MADRID.-Spanish auction house Durán sold 80 engravings from the collection "Los Desastres de la Guerra" (The Disasters of War) made by Francisco de Goya for US $111.000. The engravings were published by the Real Academia de San Fernando in 1863.

In the 1810s, Goya created a set of aquatint prints titled The Disasters of War (Los desastres de la guerra) which depict scenes from the Peninsular War. The scenes are singularly disturbing, sometimes macabre in their depiction of battlefield horror, and represent an outraged conscience in the face of death and destruction. The prints were not published until 1863, 35 years after Goya's death.
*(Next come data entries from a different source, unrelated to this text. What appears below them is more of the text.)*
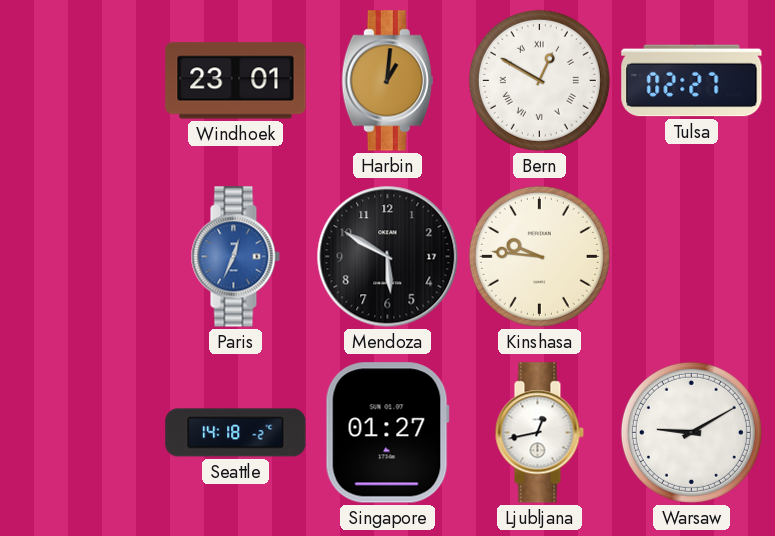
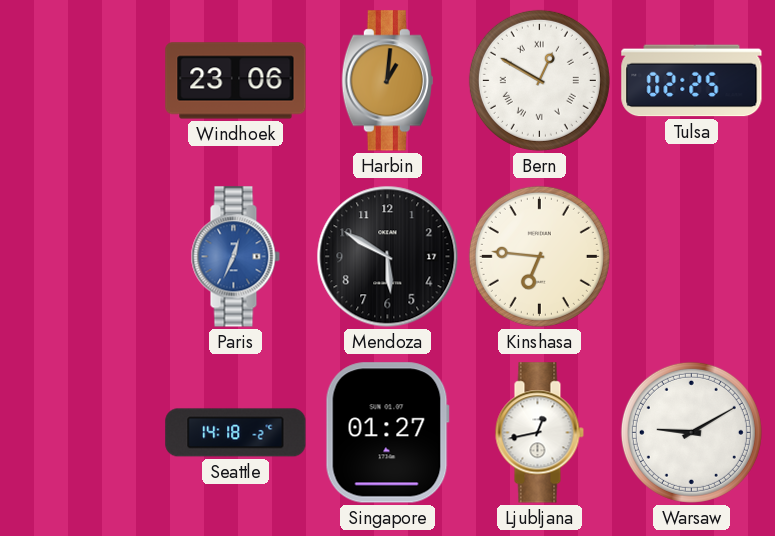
Windhoek: 23:01 -> 23:06
Tulsa: 02:27 -> 02:25
Kinshasa: 9:46 -> 6:46
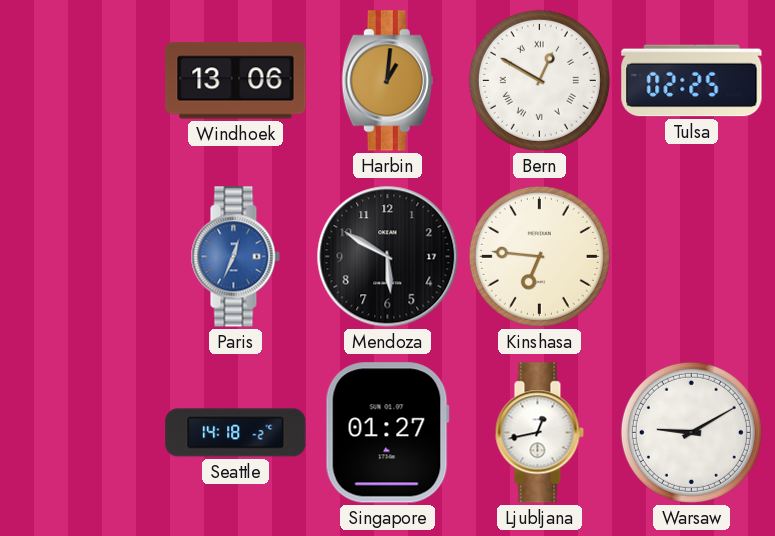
Windhoek: 23:06 -> 13:06
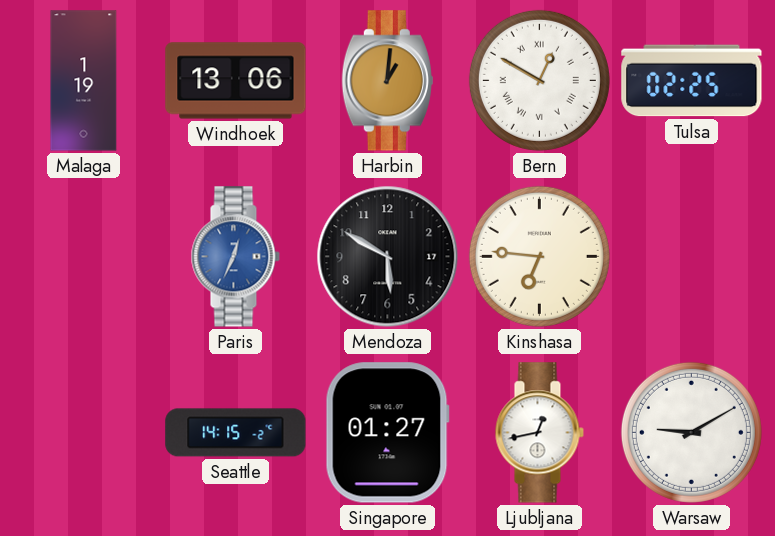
Malaga: none -> 1:19
Seattle: 14:18 -> 14:15
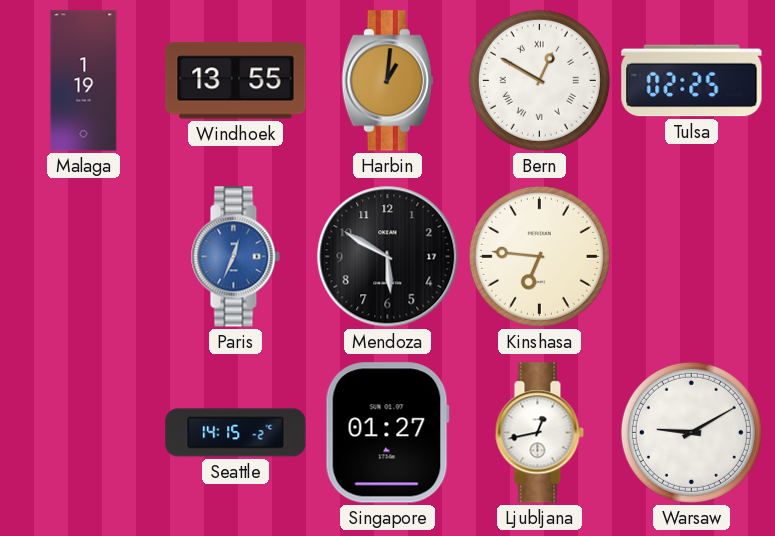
Windhoek: 13:06 -> 13:55
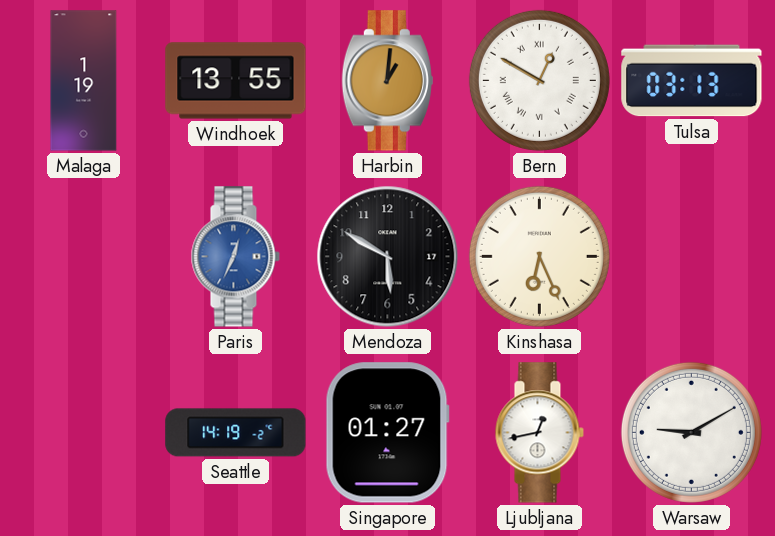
Tulsa: 02:25 -> 03:13
Kinshasa: 6:46 -> 6:26
Seattle: 14:15 -> 14:19
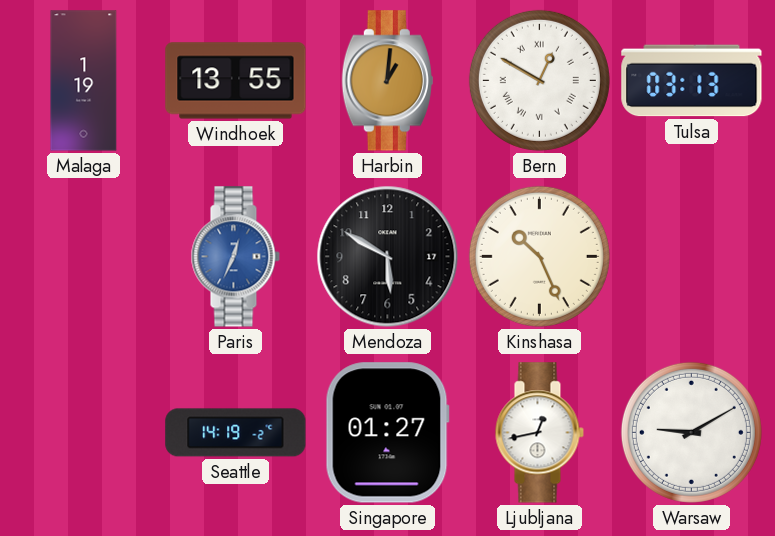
Kinshasa: 6:26 -> 10:26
Like other Spanish liberals, Goya was personally placed in a difficult position by the French invasion. He had supported the initial aims of the French Revolution, and hoped for a similar development in Spain. Several of his friends, like the poets Juan Meléndez Valdés and Leandro Fernández de Moratín, were overt Afrancesados, the term for the supporters – collaborators in the view of many – of Joseph Bonaparte. Goya's 1798 portrait of the French ambassador-turned-commandant Ferdinand Guillemardet betrays a personal admiration. Yet while maintaining his position as court painter, for which an oath of loyalty to Joseph was necessary, Goya had by nature an instinctive dislike of authority. He witnessed the subjugation of his countrymen by the French troops. During these years he painted little, although the experiences of the occupation provided inspiration for drawings that would form the basis for his prints The Disasters of War (Los desastres de la guerra).

Francisco José de Goya y Lucientes was an Aragonese Spanish painter and printmaker. Goya was a court painter to the Spanish Crown and a chronicler of history. He has been regarded both as the last of the Old Masters and as the first of the moderns. The subversive and subjective element in his art, as well as his bold handling of paint, provided a model for the work of later generations of artists, notably Manet and Picasso.